** Source material follows **

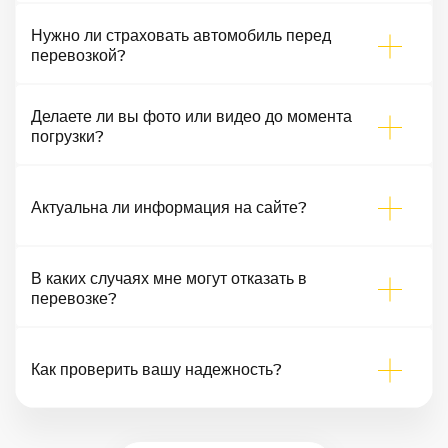
Нужно ли страховать автомобиль перед
перевозкой?
Делаете ли вы фото или видео до момента
погрузки?
Актуальна ли информация на сайте?
В каких случаях мне могут отказать в
перевозке?
Как проверить вашу надежность?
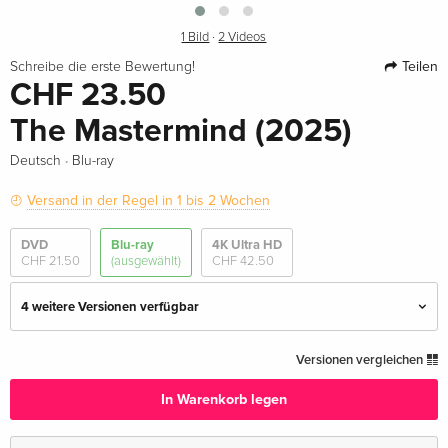
1 Bild
·
2 Videos
Teilen
Schreibe die erste Bewertung!
CHF 23.50
The Mastermind (2025)
·
Deutsch
Blu-ray
Versand in der Regel in 1 bis 2 Wochen
DVD
Blu-ray
4K Ultra HD
CHF 21.50
(ausgewählt)
CHF 42.50
4 weitere Versionen verfügbar
Standard Edition — (ausgewählt)
CHF 23.50
Versionen vergleichen
Deutsch
In Warenkorb legen
Standard Edition
CHF 27.50
Englisch · UK Version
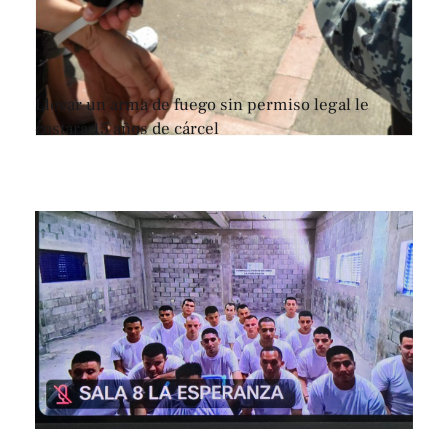
Llevar un arma de fuego sin permiso legal le
costará 15 años de cárcel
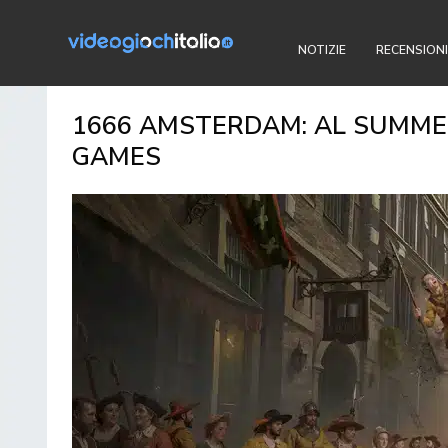
NOTIZIE
RECENSIONI
1666 AMSTERDAM: AL SUMMER 
GAMES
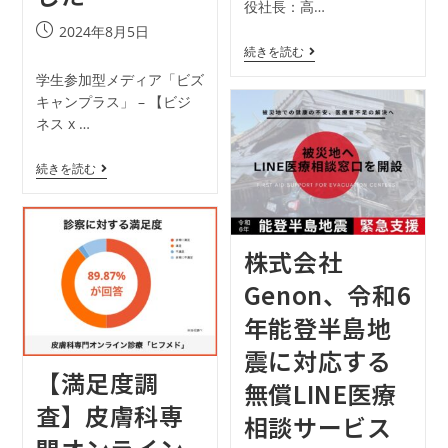
役社長：高…
2024年8月5日
続きを読む
学生参加型メディア「ビズ
キャンプラス」 – 【ビジ
ネス x …
続きを読む
株式会社
Genon、令和6
年能登半島地
震に対応する
【満足度調
無償LINE医療
査】皮膚科専
相談サービス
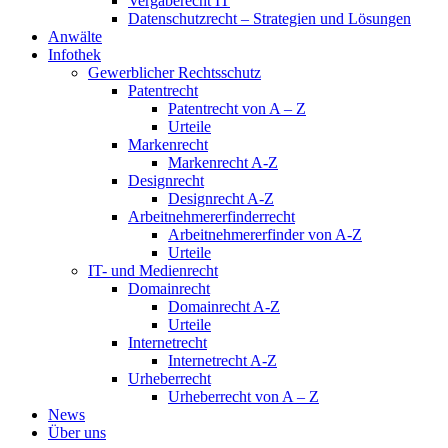
Vergaberecht IT
Datenschutzrecht – Strategien und Lösungen
Anwälte
Infothek
Gewerblicher Rechtsschutz
Patentrecht
Patentrecht von A – Z
Urteile
Markenrecht
Markenrecht A-Z
Designrecht
Designrecht A-Z
Arbeitnehmererfinderrecht
Arbeitnehmererfinder von A-Z
Urteile
IT- und Medienrecht
Domainrecht
Domainrecht A-Z
Urteile
Internetrecht
Internetrecht A-Z
Urheberrecht
Urheberrecht von A – Z
News
Über uns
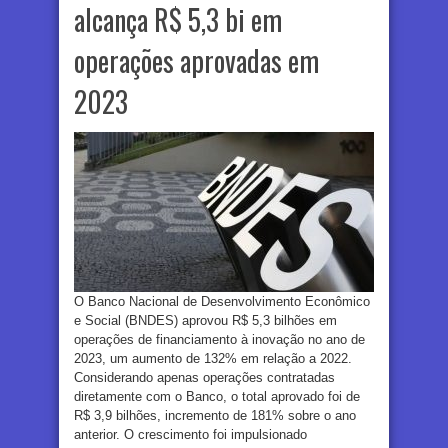
alcança R$ 5,3 bi em
operações aprovadas em
2023
O Banco Nacional de Desenvolvimento Econômico
e Social (BNDES) aprovou R$ 5,3 bilhões em
operações de financiamento à inovação no ano de
2023, um aumento de 132% em relação a 2022.
Considerando apenas operações contratadas
diretamente com o Banco, o total aprovado foi de
R$ 3,9 bilhões, incremento de 181% sobre o ano
anterior. O crescimento foi impulsionado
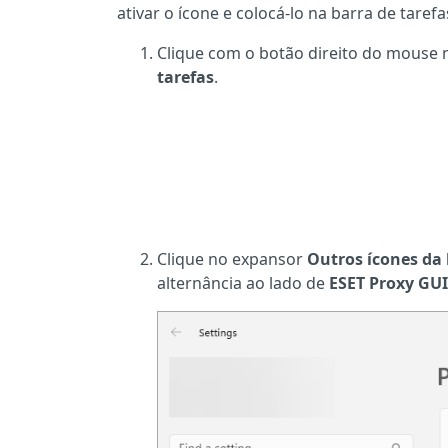
ativar o ícone e colocá-lo na barra de tarefa
Clique com o botão direito do mouse n
tarefas
.
Clique no expansor
Outros ícones da
alternância ao lado de
ESET Proxy GUI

** End of Source material **

▶ **What this task involves**
Please copy the text read from each of the entries above word for word, leaving out the pictures.

▶ **Exercise answer**
Нужно ли страховать автомобиль перед
перевозкой?
Делаете ли вы фото или видео до момента
погрузки?
Актуальна ли информация на сайте?
В каких случаях мне могут отказать в
перевозке?
Как проверить вашу надежность?
1 Bild
·
2 Videos
Teilen
Schreibe die erste Bewertung!
CHF 23.50
The Mastermind (2025)
·
Deutsch
Blu-ray
Versand in der Regel in 1 bis 2 Wochen
DVD
Blu-ray
4K Ultra HD
CHF 21.50
(ausgewählt)
CHF 42.50
4 weitere Versionen verfügbar
Standard Edition — (ausgewählt)
CHF 23.50
Versionen vergleichen
Deutsch
In Warenkorb legen
Standard Edition
CHF 27.50
Englisch · UK Version
Llevar un arma de fuego sin permiso legal le
costará 15 años de cárcel
NOTIZIE
RECENSIONI
1666 AMSTERDAM: AL SUMMER 
GAMES
役社長：高…
2024年8月5日
続きを読む
学生参加型メディア「ビズ
キャンプラス」 – 【ビジ
ネス x …
続きを読む
株式会社
Genon、令和6
年能登半島地
震に対応する
【満足度調
無償LINE医療
査】皮膚科専
相談サービス
Vergaberecht IT
Datenschutzrecht – Strategien und Lösungen
Anwälte
Infothek
Gewerblicher Rechtsschutz
Patentrecht
Patentrecht von A – Z
Urteile
Markenrecht
Markenrecht A-Z
Designrecht
Designrecht A-Z
Arbeitnehmererfinderrecht
Arbeitnehmererfinder von A-Z
Urteile
IT- und Medienrecht
Domainrecht
Domainrecht A-Z
Urteile
Internetrecht
Internetrecht A-Z
Urheberrecht
Urheberrecht von A – Z
News
Über uns
alcança R$ 5,3 bi em
operações aprovadas em
2023
O Banco Nacional de Desenvolvimento Econômico
e Social (BNDES) aprovou R$ 5,3 bilhões em
operações de financiamento à inovação no ano de
2023, um aumento de 132% em relação a 2022.
Considerando apenas operações contratadas
diretamente com o Banco, o total aprovado foi de
R$ 3,9 bilhões, incremento de 181% sobre o ano
anterior. O crescimento foi impulsionado
ativar o ícone e colocá-lo na barra de tarefa
Clique com o botão direito do mouse n
tarefas
.
Clique no expansor
Outros ícones da
alternância ao lado de
ESET Proxy GUI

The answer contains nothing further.